Sieger Ahonen sprang mit 144,5 und 142 Metern zwar deutlich weiter als Herr, doch das störte den Zweitplatzierten nicht. „Ein Wahnsinn, dass ich mit einem schwachen zweiten Sprung hier aufs Podest komme“, sagte Alexander Herr. „Ich bin total glücklich.“

Schon Ende der vergangenen Saison hatte Alexander Herr mit den Rängen drei und sechs Hoffnungen geweckt nach einem insgesamt für ihn misslungenen Winter. Jetzt hat er gezeigt, dass die Saisonvorbereitung unter Anleitung seines Vaters und Trainers Hans-Paul Herr effektiv genug ist und ihn auf Spitzenpositionen bringen kann. „Der zweite Platz bedeutet mir heute sehr viel, denn ich habe auch sehr viel dafür getan und körperlich investiert“, sagte Alexander Herr. Die intensive Arbeit des Schwarzwälders mit dem Kinnbärtchen mündete zum richtigen Zeitpunkt in einer sehr guten Leistung.
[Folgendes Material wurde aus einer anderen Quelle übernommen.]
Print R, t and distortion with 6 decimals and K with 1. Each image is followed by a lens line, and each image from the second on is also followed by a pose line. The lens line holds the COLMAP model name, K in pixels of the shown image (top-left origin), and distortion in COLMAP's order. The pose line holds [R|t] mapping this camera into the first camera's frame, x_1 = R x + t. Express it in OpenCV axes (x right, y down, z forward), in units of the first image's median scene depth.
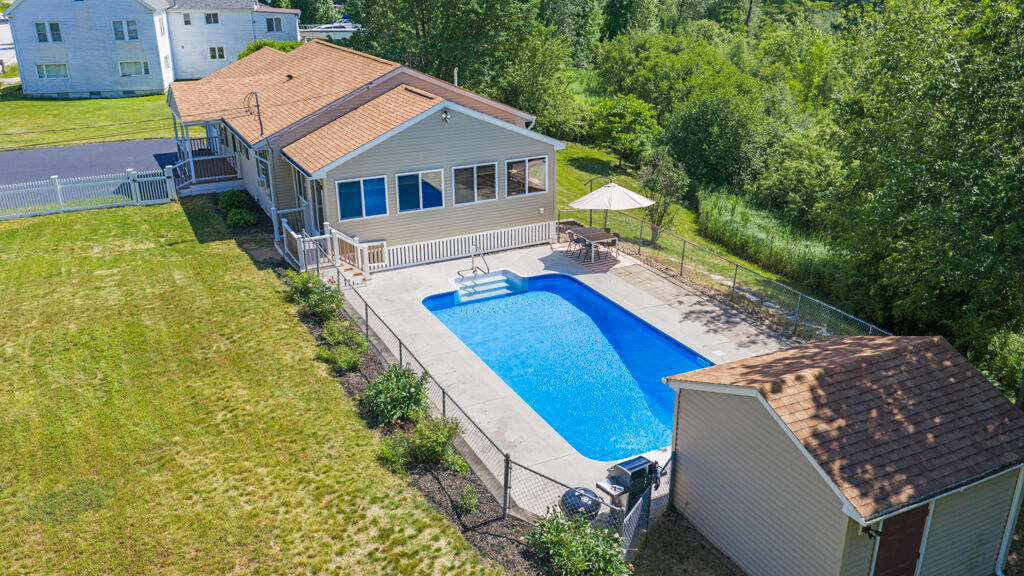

Nun ist Alexander Herr von dem Willen beseelt, endlich seinen ersten Weltcup zu gewinnen, eine Aktion, die er ernsthaft angehen will. Entscheidend wird dabei sein, ob er nicht, wie in der Vergangenheit zu oft, mit dem Kopf durch die Wand will, wie er selbst sagt.. „Ich arbeite an meiner Form, auch an meiner mentalen.“ Aber den Reiz des Skispringens mache eben der Bruchteil beim Absprung aus, darauf komme es vor allem an. „Und meinen Absprung will ich nun optimieren.“

Sichtlich noch nicht die Anspannung verloren nach seinem ersten Weltcupspringen als verantwortlicher Coach und Nachfolger von Wolfgang Steiert hatte Bundestrainer Peter Rohwein. Eine Stunde nach dem Springen sprach Rohwein davon, dass die „von vielen Totgesagten“ noch gut leben würden. Kaum hatte er dieses Stereotyp bemüht, reagierte er dann recht heftig auf die Frage nach dem Stellenwert von Herrs Vater in der ganzen Vorbereitung. „Wir tragen alle die Verantwortung für den Erfolg.“ Das werde leider aber nicht immer so gesehen, polterte der Allgäuer.
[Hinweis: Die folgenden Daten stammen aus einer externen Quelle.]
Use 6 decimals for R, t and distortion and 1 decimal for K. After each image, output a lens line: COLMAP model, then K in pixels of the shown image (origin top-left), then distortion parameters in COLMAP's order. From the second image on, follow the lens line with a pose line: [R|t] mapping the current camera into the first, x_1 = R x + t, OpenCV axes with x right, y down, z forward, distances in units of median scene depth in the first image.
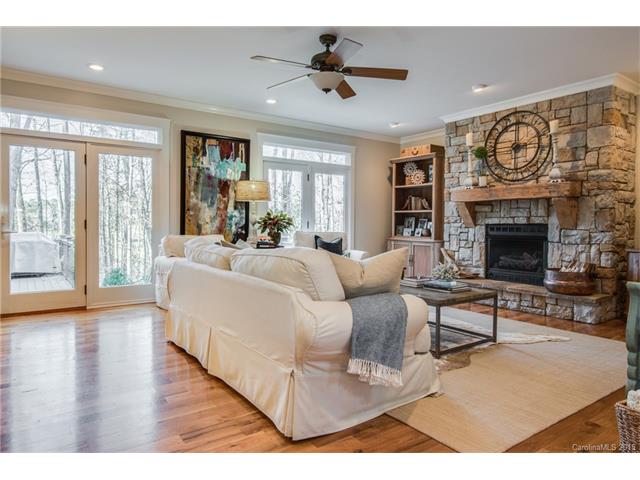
lens RADIAL K [[413.0, 0, 312.1], [0, 413.0, 226.8], [0, 0, 1]] dist [0.006515, -0.001251]
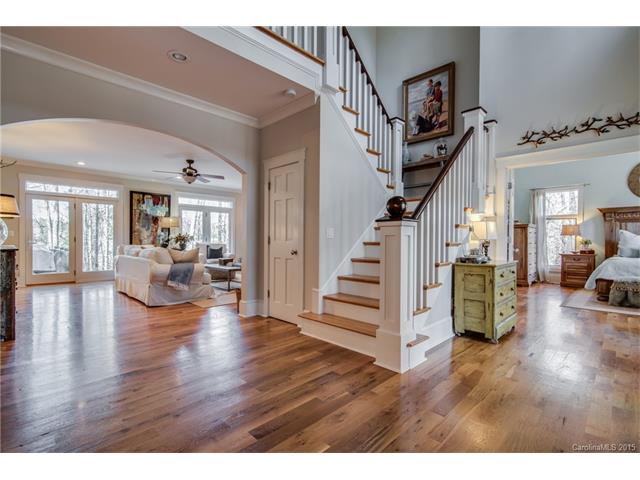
lens RADIAL K [[307.0, 0, 319.9], [0, 307.0, 242.2], [0, 0, 1]] dist [-0.003772, -0.000040]
pose [[0.983435, -0.000646, 0.181257, 0.293343], [0.000287, 0.999998, 0.002003, 0.004186], [-0.181258, -0.001918, 0.983434, -0.562920]]
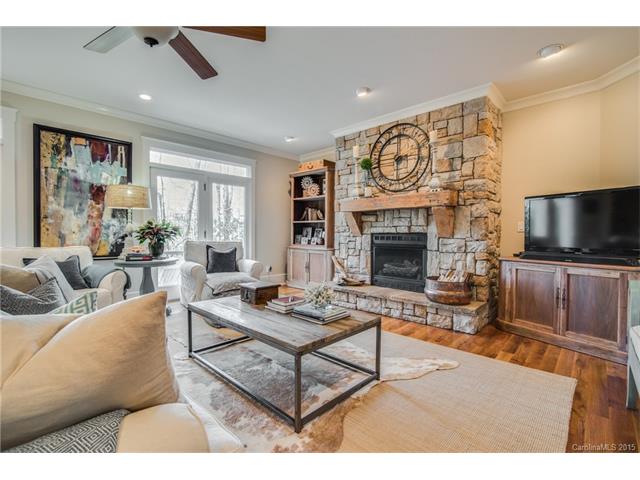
lens RADIAL K [[297.7, 0, 314.8], [0, 297.7, 236.4], [0, 0, 1]] dist [-0.003987, -0.000067]
pose [[0.980444, -0.003977, 0.196758, 0.130292], [0.003465, 0.999990, 0.002949, -0.001347], [-0.196768, -0.002210, 0.980448, 0.285564]]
Erkennbar an den angespannten Nerven Rohweins wurde wohl auch, dass der erst Anfang Oktober vollzogene Trainerwechsel die Springermannschaft doch in ziemliche Unruhe versetzt hat. Rohwein wollte davon aber nichts wissen. Der Erfolg von Kuusamo sei doch nur ein Beleg dafür, wie gut es in der deutschen Mannschaft schon laufe. „Der Saisonstart gibt mir eine gewisse Selbstsicherheit, die mich bestätigt. Denn es gab viele, die gefragt haben: der Rohwein, wer ist das überhaupt?“

Wer Alexander Herr ist, das ist seit gestern klar. Ein Skispringer mit Perspektive und ein Sportler, der sich noch richtig freuen kann.